**Aim of the task**
Your answer is the line containing "4:30pm Dinner | |" plus every line after it to the end of the data below, transcribed exactly and with nothing else.

**Saved data entries**
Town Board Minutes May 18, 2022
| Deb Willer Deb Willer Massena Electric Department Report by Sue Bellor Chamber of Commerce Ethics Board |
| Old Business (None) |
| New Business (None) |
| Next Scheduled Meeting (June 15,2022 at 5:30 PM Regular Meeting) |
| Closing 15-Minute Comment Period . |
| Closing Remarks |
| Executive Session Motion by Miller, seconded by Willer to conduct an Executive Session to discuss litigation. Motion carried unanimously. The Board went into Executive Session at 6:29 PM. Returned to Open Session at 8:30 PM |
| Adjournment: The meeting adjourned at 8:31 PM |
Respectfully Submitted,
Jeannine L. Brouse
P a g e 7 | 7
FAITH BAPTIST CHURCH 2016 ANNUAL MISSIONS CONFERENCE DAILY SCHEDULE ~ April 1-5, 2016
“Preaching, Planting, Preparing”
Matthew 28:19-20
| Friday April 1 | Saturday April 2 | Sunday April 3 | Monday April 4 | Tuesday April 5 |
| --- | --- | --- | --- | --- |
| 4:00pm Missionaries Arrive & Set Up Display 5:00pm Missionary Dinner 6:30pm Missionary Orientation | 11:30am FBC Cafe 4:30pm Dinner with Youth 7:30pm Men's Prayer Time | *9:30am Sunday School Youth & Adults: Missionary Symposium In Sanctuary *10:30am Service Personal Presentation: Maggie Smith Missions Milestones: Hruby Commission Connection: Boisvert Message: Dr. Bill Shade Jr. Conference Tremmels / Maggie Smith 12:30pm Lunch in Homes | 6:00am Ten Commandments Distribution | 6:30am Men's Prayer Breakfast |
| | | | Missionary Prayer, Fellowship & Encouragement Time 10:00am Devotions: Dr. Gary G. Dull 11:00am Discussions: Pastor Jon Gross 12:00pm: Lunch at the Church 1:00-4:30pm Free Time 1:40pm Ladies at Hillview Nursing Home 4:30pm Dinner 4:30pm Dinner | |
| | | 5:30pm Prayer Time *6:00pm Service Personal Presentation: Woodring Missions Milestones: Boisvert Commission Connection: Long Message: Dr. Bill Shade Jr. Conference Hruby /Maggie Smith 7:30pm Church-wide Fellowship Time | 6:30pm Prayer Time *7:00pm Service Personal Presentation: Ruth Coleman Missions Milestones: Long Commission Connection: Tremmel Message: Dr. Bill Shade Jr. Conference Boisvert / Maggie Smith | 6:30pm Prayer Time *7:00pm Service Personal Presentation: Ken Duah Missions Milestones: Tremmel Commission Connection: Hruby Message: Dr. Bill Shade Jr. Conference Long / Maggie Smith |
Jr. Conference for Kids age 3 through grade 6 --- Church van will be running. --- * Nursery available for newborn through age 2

**Output for this task**
| | | | Missionary Prayer, Fellowship & Encouragement Time 10:00am Devotions: Dr. Gary G. Dull 11:00am Discussions: Pastor Jon Gross 12:00pm: Lunch at the Church 1:00-4:30pm Free Time 1:40pm Ladies at Hillview Nursing Home 4:30pm Dinner 4:30pm Dinner | |
| | | 5:30pm Prayer Time *6:00pm Service Personal Presentation: Woodring Missions Milestones: Boisvert Commission Connection: Long Message: Dr. Bill Shade Jr. Conference Hruby /Maggie Smith 7:30pm Church-wide Fellowship Time | 6:30pm Prayer Time *7:00pm Service Personal Presentation: Ruth Coleman Missions Milestones: Long Commission Connection: Tremmel Message: Dr. Bill Shade Jr. Conference Boisvert / Maggie Smith | 6:30pm Prayer Time *7:00pm Service Personal Presentation: Ken Duah Missions Milestones: Tremmel Commission Connection: Hruby Message: Dr. Bill Shade Jr. Conference Long / Maggie Smith |
Jr. Conference for Kids age 3 through grade 6 --- Church van will be running. --- * Nursery available for newborn through age 2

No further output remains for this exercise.